═════ Article
Do you always get the same answer? If not, why should you trust the choice phi(n)=n more than any other choice?


The reason one can trust zeta regularization for computing the a_k in QFT lies deeper.
In perturbative QFT, under appropriate conditions, it is known that the coefficient a_k is
defined by a certain renormalization limit which must exist if the theory is to make sense at not too high energies (the results cannot depend on the large energy behavior);
hence all mathematically justified ways of obtaining that limit are equivalent. One
therefore knows that zeta regularization must produce this limit, too.

(The same happens in your example: The sum equals (g-1)/(2-g)^2 in some local
sector with apex g=0; so you only need the assumption of continuity of your function
to get the value -1/4. Zeta regularization therefore yields the same limit.
But consider instead the series sum_n n! (g - 1)^n, which looks more like QFT series.
Now you can't perform zeta regularization!)
══════════
═════ Recorded data
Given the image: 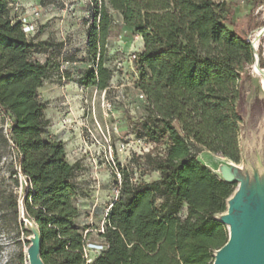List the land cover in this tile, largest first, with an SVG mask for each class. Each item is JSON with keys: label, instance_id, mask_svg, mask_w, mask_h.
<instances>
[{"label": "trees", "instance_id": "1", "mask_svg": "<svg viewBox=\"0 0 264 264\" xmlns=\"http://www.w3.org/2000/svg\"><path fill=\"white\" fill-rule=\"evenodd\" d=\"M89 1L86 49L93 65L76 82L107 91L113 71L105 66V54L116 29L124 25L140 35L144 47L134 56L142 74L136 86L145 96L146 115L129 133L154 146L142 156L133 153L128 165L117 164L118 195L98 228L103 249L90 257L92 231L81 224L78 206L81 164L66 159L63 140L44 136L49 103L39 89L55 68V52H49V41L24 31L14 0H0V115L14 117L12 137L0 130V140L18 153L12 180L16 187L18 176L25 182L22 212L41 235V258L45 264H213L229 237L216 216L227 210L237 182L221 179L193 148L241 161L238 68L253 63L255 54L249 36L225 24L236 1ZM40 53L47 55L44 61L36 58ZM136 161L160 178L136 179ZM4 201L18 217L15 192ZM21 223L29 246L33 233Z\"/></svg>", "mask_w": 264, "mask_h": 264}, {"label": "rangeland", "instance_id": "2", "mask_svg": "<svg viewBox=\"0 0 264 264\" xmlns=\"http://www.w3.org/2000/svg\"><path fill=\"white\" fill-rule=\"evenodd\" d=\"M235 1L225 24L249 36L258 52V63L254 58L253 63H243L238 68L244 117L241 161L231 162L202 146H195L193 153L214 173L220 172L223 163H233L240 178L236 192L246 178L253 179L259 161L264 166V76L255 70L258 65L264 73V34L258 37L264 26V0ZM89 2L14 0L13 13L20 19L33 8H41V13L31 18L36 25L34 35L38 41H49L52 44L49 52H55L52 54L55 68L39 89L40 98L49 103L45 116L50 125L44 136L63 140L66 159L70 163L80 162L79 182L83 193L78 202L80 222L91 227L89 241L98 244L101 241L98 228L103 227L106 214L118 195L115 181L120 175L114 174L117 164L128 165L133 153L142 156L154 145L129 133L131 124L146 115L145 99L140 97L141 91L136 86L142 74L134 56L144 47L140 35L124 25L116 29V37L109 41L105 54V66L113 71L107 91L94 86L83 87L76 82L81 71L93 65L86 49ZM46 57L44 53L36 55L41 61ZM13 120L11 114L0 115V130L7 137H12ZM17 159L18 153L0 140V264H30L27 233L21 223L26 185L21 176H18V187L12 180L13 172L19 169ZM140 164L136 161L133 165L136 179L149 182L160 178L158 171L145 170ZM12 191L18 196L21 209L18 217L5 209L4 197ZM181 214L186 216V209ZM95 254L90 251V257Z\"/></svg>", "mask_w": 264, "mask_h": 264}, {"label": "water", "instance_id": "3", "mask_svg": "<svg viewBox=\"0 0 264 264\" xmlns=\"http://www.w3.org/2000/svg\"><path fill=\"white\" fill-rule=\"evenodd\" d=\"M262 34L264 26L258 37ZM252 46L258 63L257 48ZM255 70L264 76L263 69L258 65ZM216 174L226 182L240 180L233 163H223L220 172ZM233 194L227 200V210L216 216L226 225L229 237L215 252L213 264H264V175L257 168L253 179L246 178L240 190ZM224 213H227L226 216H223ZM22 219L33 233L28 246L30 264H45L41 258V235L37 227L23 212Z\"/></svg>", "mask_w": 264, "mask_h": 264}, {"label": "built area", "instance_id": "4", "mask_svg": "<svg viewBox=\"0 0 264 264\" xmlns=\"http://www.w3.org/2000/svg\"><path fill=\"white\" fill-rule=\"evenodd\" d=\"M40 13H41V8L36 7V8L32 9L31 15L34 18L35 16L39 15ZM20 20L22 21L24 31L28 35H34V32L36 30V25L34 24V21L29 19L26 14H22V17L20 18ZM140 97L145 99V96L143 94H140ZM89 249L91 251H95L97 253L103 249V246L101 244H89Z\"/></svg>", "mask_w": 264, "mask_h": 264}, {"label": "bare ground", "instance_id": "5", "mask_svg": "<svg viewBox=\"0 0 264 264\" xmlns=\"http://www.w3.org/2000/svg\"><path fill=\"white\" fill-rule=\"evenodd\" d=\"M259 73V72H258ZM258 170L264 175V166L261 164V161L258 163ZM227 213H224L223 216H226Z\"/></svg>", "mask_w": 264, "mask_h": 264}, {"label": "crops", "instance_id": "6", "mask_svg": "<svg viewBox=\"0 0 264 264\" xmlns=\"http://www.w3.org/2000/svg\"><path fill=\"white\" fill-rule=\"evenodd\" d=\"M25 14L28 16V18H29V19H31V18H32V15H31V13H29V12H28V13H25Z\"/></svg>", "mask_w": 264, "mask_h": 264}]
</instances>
══════════
═════ Recorded data
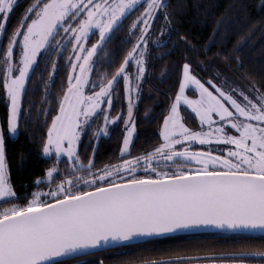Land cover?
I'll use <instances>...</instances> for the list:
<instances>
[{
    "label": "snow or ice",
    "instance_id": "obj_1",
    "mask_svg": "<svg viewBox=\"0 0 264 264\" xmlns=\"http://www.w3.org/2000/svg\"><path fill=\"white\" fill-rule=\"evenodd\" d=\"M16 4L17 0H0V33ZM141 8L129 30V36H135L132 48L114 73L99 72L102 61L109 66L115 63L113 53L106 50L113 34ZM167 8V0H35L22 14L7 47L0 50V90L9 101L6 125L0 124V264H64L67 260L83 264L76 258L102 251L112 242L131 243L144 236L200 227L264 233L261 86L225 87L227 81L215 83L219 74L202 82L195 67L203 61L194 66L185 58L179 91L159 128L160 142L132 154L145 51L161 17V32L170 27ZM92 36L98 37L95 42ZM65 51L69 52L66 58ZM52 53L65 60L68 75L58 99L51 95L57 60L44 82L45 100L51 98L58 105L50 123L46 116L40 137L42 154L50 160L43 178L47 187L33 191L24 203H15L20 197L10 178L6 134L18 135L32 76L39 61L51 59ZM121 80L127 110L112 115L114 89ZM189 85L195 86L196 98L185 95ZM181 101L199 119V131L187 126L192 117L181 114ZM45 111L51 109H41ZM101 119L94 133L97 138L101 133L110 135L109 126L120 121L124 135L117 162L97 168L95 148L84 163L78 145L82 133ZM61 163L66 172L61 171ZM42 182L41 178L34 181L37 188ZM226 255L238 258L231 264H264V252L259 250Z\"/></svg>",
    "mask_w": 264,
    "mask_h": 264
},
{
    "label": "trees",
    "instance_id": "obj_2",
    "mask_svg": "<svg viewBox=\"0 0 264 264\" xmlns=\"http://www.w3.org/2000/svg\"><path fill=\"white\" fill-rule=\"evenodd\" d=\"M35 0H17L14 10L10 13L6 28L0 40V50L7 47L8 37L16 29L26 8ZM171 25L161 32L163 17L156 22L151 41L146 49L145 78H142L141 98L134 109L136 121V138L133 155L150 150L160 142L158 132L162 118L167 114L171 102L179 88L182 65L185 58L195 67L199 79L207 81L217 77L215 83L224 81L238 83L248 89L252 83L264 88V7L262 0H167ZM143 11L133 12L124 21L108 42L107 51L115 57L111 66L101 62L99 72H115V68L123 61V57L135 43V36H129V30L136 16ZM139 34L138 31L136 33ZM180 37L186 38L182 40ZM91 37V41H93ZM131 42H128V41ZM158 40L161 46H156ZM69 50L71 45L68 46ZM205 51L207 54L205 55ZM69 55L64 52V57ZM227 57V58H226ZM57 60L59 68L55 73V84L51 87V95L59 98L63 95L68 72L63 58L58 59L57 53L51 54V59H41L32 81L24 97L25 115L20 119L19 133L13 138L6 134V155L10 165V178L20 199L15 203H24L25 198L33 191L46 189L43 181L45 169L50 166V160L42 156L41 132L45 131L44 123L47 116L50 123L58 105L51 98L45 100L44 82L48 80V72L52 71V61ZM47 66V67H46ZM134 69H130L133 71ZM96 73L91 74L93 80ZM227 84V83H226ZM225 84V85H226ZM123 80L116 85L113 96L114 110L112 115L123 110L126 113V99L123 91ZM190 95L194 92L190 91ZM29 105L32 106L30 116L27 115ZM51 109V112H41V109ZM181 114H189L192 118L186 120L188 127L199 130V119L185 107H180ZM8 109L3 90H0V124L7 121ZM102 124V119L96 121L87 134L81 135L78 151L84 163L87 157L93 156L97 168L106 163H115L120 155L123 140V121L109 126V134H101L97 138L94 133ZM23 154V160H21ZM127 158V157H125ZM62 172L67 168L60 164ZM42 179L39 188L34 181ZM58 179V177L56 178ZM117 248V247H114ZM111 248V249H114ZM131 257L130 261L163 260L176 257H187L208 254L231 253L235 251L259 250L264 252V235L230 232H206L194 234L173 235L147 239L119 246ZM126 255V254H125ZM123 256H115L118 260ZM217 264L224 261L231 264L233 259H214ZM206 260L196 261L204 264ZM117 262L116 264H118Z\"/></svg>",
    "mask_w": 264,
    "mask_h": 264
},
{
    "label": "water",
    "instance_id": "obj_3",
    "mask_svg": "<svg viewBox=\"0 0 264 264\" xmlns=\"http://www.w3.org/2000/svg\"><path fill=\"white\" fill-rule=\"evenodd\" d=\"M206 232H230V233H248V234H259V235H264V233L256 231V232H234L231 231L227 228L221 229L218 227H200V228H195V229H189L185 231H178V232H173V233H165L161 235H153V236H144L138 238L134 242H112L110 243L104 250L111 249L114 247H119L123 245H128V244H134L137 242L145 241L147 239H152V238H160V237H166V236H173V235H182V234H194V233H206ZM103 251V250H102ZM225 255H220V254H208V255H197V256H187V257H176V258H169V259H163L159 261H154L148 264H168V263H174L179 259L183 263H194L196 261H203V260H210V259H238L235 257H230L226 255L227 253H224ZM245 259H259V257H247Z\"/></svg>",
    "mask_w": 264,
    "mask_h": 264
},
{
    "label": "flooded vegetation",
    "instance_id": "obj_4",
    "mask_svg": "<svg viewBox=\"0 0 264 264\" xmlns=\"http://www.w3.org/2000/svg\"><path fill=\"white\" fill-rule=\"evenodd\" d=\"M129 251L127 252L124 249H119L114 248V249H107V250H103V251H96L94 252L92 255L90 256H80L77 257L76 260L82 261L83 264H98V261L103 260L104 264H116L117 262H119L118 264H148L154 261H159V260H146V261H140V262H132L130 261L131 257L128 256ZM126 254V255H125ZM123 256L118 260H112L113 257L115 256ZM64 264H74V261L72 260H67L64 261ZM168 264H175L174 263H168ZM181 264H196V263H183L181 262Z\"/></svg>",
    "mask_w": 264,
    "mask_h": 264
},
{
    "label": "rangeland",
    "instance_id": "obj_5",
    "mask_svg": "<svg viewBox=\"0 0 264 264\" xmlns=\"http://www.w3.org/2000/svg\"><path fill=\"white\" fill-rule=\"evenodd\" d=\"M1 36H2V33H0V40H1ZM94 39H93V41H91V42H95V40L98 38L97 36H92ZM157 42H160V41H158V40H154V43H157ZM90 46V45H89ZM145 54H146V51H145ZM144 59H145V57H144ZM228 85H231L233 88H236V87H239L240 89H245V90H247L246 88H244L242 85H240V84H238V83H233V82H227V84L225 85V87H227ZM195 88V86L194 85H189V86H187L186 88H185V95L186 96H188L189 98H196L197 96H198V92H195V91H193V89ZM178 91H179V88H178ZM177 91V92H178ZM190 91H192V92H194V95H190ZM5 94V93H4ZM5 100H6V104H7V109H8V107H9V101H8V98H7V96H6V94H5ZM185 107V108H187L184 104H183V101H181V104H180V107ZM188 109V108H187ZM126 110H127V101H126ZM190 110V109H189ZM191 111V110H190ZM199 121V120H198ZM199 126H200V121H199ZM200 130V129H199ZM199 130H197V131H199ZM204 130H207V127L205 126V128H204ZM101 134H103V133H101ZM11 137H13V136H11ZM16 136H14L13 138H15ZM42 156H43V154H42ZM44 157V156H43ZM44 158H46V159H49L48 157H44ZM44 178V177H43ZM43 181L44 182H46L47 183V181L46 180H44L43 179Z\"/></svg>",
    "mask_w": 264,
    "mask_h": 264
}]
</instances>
══════════
## Exercise set:
1: Translate this sentence from the zeta regularization excerpt into French: "The reason one can trust zeta regularization for computing the a_k in QFT lies deeper."
2: Summarize the zeta regularization excerpt in two sentences.

## Written answers:
1: La raison pour laquelle on peut faire confiance à la régularisation zêta pour calculer les a_k en QFT est plus profonde.

2: In perturbative QFT, the coefficient a_k is defined by a renormalization limit that must exist if the theory is to make sense at not too high energies, so all mathematically justified ways of obtaining it are equivalent and zeta regularization must produce it too. In the example, the sum equals (g-1)/(2-g)^2 near g=0, so continuity alone gives -1/4 and zeta regularization yields the same limit, but zeta regularization cannot be performed on the series sum_n n! (g - 1)^n, which looks more like QFT series.